Transcribe the rows starting at the line that contains "після Другої світової війни. І" and ending at the line that contains "Bahn eine zeitgemäße Ausstattung. Erleben", with both of those lines included. Leave the pictures out of your answer.
------ The data ------
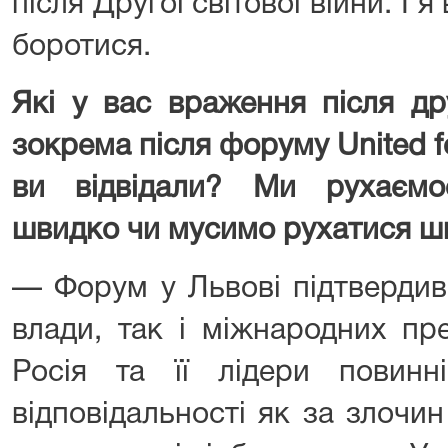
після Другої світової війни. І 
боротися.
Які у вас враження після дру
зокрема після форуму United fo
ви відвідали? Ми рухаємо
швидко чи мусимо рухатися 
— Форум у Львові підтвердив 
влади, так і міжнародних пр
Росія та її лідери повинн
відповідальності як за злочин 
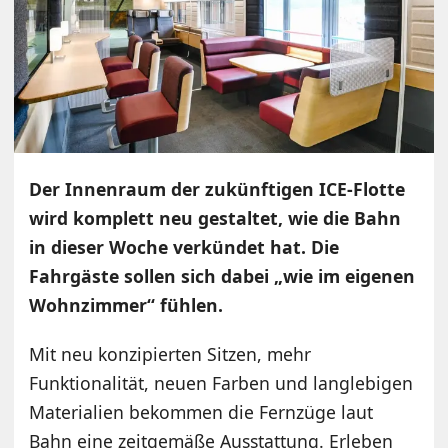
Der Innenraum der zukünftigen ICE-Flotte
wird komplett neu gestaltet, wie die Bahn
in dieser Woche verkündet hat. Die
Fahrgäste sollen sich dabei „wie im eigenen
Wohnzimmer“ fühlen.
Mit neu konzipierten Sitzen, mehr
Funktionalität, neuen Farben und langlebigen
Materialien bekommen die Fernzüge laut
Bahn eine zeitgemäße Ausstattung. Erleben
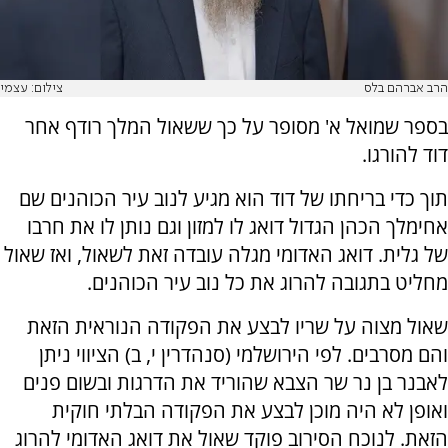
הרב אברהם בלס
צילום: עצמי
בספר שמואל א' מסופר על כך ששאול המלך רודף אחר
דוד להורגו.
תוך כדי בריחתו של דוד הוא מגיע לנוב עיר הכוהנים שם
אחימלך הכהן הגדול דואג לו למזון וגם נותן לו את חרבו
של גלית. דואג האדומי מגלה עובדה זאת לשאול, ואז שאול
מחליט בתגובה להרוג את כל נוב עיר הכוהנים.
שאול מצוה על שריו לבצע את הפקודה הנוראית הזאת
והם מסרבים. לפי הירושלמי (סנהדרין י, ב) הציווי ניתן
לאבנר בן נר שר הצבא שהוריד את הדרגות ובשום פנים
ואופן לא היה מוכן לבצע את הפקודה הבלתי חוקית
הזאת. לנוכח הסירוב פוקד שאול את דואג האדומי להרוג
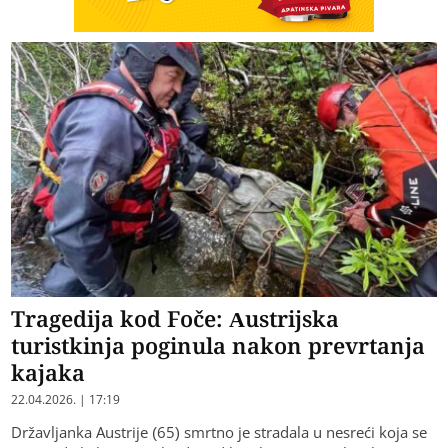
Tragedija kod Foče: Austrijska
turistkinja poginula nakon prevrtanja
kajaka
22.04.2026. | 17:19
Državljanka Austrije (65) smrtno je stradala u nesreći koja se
------
------ The data ------
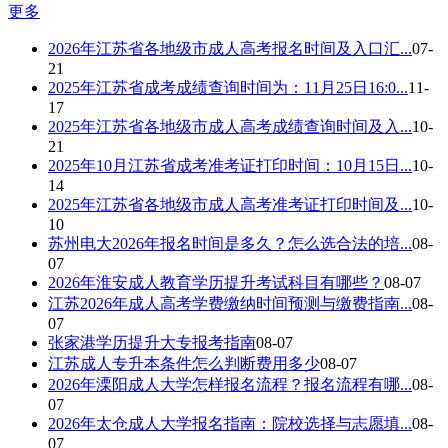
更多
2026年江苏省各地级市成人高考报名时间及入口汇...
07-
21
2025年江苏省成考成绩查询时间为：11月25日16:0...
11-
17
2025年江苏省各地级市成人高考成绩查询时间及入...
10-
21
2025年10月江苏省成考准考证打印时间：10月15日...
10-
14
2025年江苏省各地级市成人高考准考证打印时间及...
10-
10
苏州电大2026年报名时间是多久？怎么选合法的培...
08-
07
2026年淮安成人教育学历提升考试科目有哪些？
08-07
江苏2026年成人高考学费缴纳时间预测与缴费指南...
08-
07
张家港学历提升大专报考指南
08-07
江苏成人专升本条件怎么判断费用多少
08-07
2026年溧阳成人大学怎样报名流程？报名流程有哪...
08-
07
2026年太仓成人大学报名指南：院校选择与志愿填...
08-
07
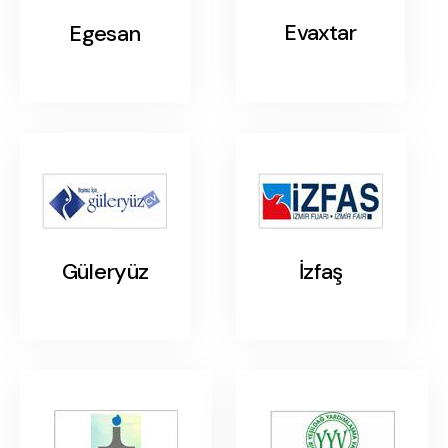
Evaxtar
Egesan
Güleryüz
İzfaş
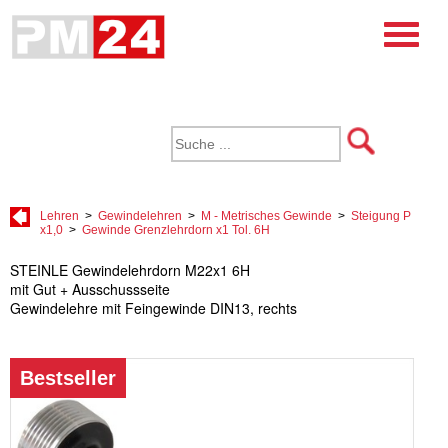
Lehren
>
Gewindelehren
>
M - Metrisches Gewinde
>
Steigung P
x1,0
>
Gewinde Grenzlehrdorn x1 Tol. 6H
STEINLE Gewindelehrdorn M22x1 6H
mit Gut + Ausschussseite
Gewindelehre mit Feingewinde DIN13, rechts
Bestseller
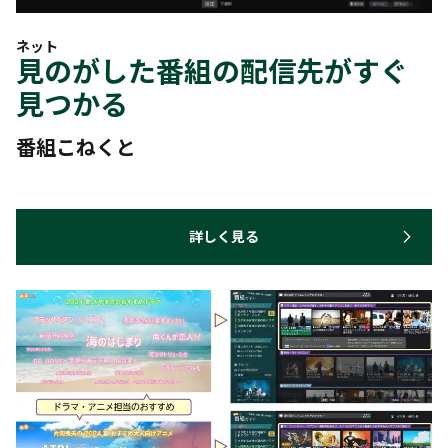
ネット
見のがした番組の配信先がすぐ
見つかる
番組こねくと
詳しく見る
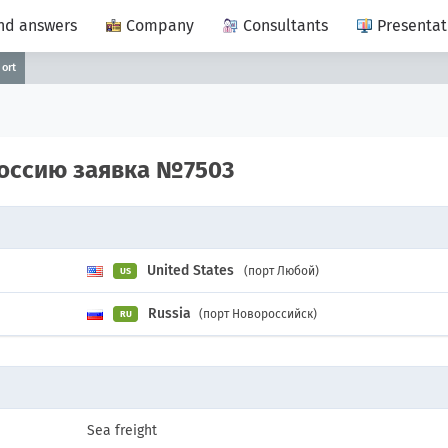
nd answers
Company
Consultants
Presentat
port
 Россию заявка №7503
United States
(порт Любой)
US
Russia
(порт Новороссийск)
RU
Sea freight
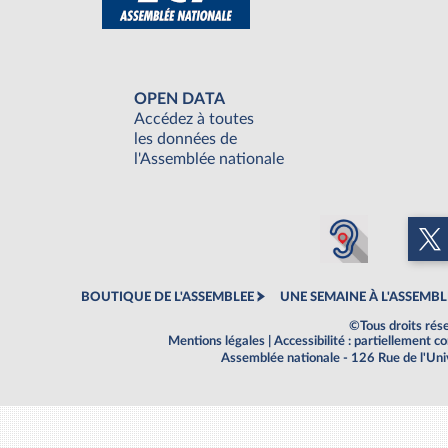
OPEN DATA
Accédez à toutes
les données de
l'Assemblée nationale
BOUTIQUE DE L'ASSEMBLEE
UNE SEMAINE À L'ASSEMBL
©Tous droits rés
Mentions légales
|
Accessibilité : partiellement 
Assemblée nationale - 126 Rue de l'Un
------
------ The data ------
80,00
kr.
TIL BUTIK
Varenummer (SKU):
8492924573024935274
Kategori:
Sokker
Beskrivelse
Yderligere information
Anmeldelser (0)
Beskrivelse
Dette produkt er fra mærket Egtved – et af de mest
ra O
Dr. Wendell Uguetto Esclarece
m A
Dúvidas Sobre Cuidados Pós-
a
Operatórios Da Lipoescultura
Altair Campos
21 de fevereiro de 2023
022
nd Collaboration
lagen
------
=== Answer to the problem ===
після Другої світової війни. І 
боротися.
Які у вас враження після дру
зокрема після форуму United fo
ви відвідали? Ми рухаємо
швидко чи мусимо рухатися 
— Форум у Львові підтвердив 
влади, так і міжнародних пр
Росія та її лідери повинн
відповідальності як за злочин 
Der Innenraum der zukünftigen ICE-Flotte
wird komplett neu gestaltet, wie die Bahn
in dieser Woche verkündet hat. Die
Fahrgäste sollen sich dabei „wie im eigenen
Wohnzimmer“ fühlen.
Mit neu konzipierten Sitzen, mehr
Funktionalität, neuen Farben und langlebigen
Materialien bekommen die Fernzüge laut
Bahn eine zeitgemäße Ausstattung. Erleben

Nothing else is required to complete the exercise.